━━━ Given data
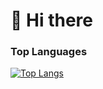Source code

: # 👋 Hi there

### Top Languages

[![Top Langs](https://github-readme-stats-dusky-chi.vercel.app/api/top-langs/?username=tidypr&title_color=4493f8&text_color=fff&bg_color=0d1117&border_radius=0.375rem&border_color=30363d&langs_count=12&card_width=350&layout=compact&hide=ejs)](https://github.com/anuraghazra/github-readme-stats)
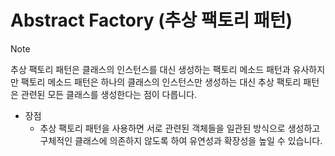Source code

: # Abstract Factory (추상 팩토리 패턴)
> [!NOTE]
> 추상 팩토리 패턴은 클래스의 인스턴스를 대신 생성하는 팩토리 메소드 패턴과 유사하지만
> 팩토리 메소드 패턴은 하나의 클래스의 인스턴스만 생성하는 대신
> 추상 팩토리 패턴은 관련된 모든 클래스를 생성한다는 점이 다릅니다.

- 장점
  - 추상 팩토리 패턴을 사용하면 서로 관련된 객체들을 일관된 방식으로 생성하고 구체적인 클래스에 의존하지 않도록 하여 유연성과 확장성을 높일 수 있습니다.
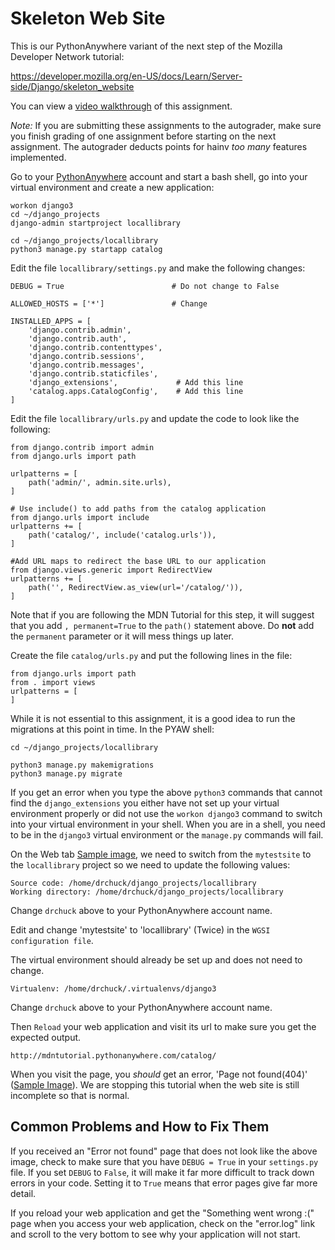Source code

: Skeleton Web Site
=================

This is our PythonAnywhere variant of the next step of the Mozilla Developer Network
tutorial:

https://developer.mozilla.org/en-US/docs/Learn/Server-side/Django/skeleton_website

You can view a
<a href="https://www.youtube.com/watch?v=6_JHiJvXu-I&index=3&list=PLlRFEj9H3Oj5e-EH0t3kXrcdygrL9-u-Z" target="_blank">video walkthrough</a> of this assignment.

*Note:* If you are submitting these assignments to the autograder, make sure you finish
grading of one assignment before starting on the next assignment.  The autograder deducts
points for hainv *too many* features implemented.

Go to your
<a href="https://www.pythonanywhere.com" target="_blank">PythonAnywhere</a>
account and start a bash shell,
go into your virtual environment and create a new application:

    workon django3
    cd ~/django_projects
    django-admin startproject locallibrary

    cd ~/django_projects/locallibrary
    python3 manage.py startapp catalog

Edit the file `locallibrary/settings.py` and make the following changes:

    DEBUG = True                        # Do not change to False

    ALLOWED_HOSTS = ['*']               # Change

    INSTALLED_APPS = [
        'django.contrib.admin',
        'django.contrib.auth',
        'django.contrib.contenttypes',
        'django.contrib.sessions',
        'django.contrib.messages',
        'django.contrib.staticfiles',
        'django_extensions',             # Add this line
        'catalog.apps.CatalogConfig',    # Add this line
    ]

Edit the file `locallibrary/urls.py` and update the code to look like the following:

    from django.contrib import admin
    from django.urls import path

    urlpatterns = [
        path('admin/', admin.site.urls),
    ]

    # Use include() to add paths from the catalog application
    from django.urls import include
    urlpatterns += [
        path('catalog/', include('catalog.urls')),
    ]

    #Add URL maps to redirect the base URL to our application
    from django.views.generic import RedirectView
    urlpatterns += [
        path('', RedirectView.as_view(url='/catalog/')),
    ]

Note that if you are following the MDN Tutorial for this step, it will suggest
that you add `, permanent=True` to the `path()` statement above.   Do **not** add
the `permanent` parameter or it will mess things up later.

Create the file `catalog/urls.py` and put the following lines in the file:

    from django.urls import path
    from . import views
    urlpatterns = [
    ]

While it is not essential to this assignment, it is a good idea to run the migrations
at this point in time.  In the PYAW shell:

    cd ~/django_projects/locallibrary

    python3 manage.py makemigrations
    python3 manage.py migrate

If you get an error when you type the above `python3` commands that cannot
find the `django_extensions` you either have not set up your virtual environment
properly or did not use the `workon django3` command to switch into your
virtual environment in your shell.  When you are in a shell, you need to
be in the `django3` virtual environment or the `manage.py` commands will fail.

On the Web tab
<a href="paw_skeleton/webapp_config.png" target="_blank">Sample image</a>,
we need to switch from the `mytestsite` to the `locallibrary` project so we
need to update the following values:

    Source code: /home/drchuck/django_projects/locallibrary
    Working directory: /home/drchuck/django_projects/locallibrary

Change `drchuck` above to your PythonAnywhere account name.

Edit and change 'mytestsite' to 'locallibrary' (Twice) in the
`WGSI configuration file`.

The virtual environment should already be set up and does not need to change.

    Virtualenv: /home/drchuck/.virtualenvs/django3

Change `drchuck` above to your PythonAnywhere account name.

Then `Reload` your web application and visit its url to make sure you get the expected output.

    http://mdntutorial.pythonanywhere.com/catalog/

When you visit the page,
you *should* get an error, 'Page not found(404)'
(<a href="paw_skeleton/webapp_final.png" target="_blank">Sample Image</a>).
We are stopping this tutorial when the web site is still incomplete so that is normal.

Common Problems and How to Fix Them
-----------------------------------

If you received an "Error not found" page that does not look like the above image,
check to make sure that you have `DEBUG = True` in your `settings.py` file.  If you
set `DEBUG` to `False`, it will make it far more difficult to track down errors in
your code.  Setting it to `True` means that error pages give far more detail.

If you reload your web application and get the "Something went wrong :("
page when you access your web application, check on the "error.log" link
and scroll to the very bottom to see why your application will not start.

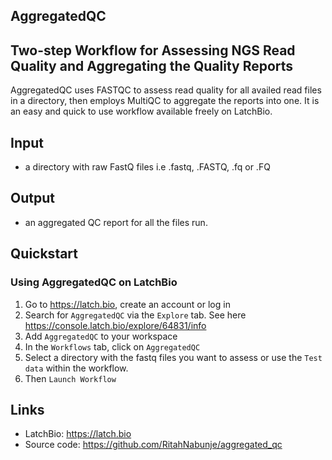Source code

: AggregatedQC
---

## Two-step Workflow for Assessing NGS Read Quality and Aggregating the Quality Reports

AggregatedQC uses FASTQC to assess read quality for all availed read files in a directory, then employs MultiQC to aggregate the reports into one. It is an easy and quick to use workflow available freely on LatchBio.

## Input
- a directory with raw FastQ files i.e .fastq, .FASTQ, .fq or .FQ

## Output
- an aggregated QC report for all the files run.

## Quickstart
### Using AggregatedQC on LatchBio
1. Go to https://latch.bio, create an account or log in
2. Search for `AggregatedQC` via the `Explore` tab. See here https://console.latch.bio/explore/64831/info
3. Add `AggregatedQC` to your workspace
4. In the `Workflows` tab, click on `AggregatedQC`
5. Select a directory with the fastq files you want to assess or use the `Test data` within the workflow.
6. Then `Launch Workflow`  


## Links
- LatchBio: https://latch.bio
- Source code: https://github.com/RitahNabunje/aggregated_qc
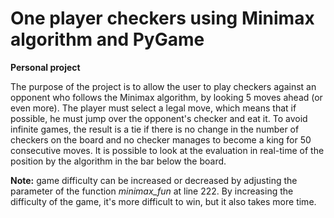 # One player checkers using Minimax algorithm and PyGame
**Personal project**

The purpose of the project is to allow the user to play checkers against an opponent who follows the Minimax algorithm, by looking 5 moves ahead (or even more). The player must select a legal move, which means that if possible, he must jump over the opponent's checker and eat it. To avoid infinite games, the result is a tie if there is no change in the number of checkers on the board and no checker manages to become a king for 50 consecutive moves. It is possible to look at the evaluation in real-time of the position by the algorithm in the bar below the board.

**Note:** game difficulty can be increased or decreased by adjusting the parameter of the function *minimax_fun* at line 222. By increasing the difficulty of the game, it's more difficult to win, but it also takes more time.


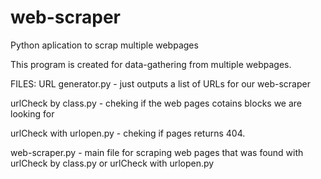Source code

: # web-scraper
Python aplication to scrap multiple webpages 

This program is created for data-gathering from multiple webpages.

FILES:
URL generator.py  - just outputs  a list of URLs for our web-scraper

urlCheck by class.py - cheking if the web pages cotains blocks we are looking for

urlCheck with urlopen.py  - cheking if pages returns 404.

web-scraper.py - main file for scraping web pages that was found with urlCheck by class.py or urlCheck with urlopen.py
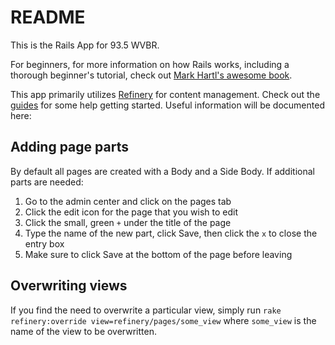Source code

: README
======
This is the Rails App for 93.5 WVBR.

For beginners, for more information on how Rails works, including a thorough beginner's tutorial, check out [Mark Hartl's awesome book](https://www.railstutorial.org/book).

This app primarily utilizes [Refinery](http://refinerycms.com) for content management. Check out the [guides](http://refinerycms.com/guides) for some help getting started. Useful information will be documented here:

Adding page parts
-----------------
By default all pages are created with a Body and a Side Body. If additional parts are needed: 
1. Go to the admin center and click on the pages tab
2. Click the edit icon for the page that you wish to edit
3. Click the small, green `+` under the title of the page
4. Type the name of the new part, click Save, then click the `x` to close the entry box
5. Make sure to click Save at the bottom of the page before leaving

Overwriting views
-----------------
If you find the need to overwrite a particular view, simply run `rake refinery:override view=refinery/pages/some_view` where `some_view` is the name of the view to be overwritten.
━━━━━━
— Problem to work on —
Go through the entries and return each line where the word "before" appears.

— Solution below —
grading of one assignment before starting on the next assignment.  The autograder deducts
5. Make sure to click Save at the bottom of the page before leaving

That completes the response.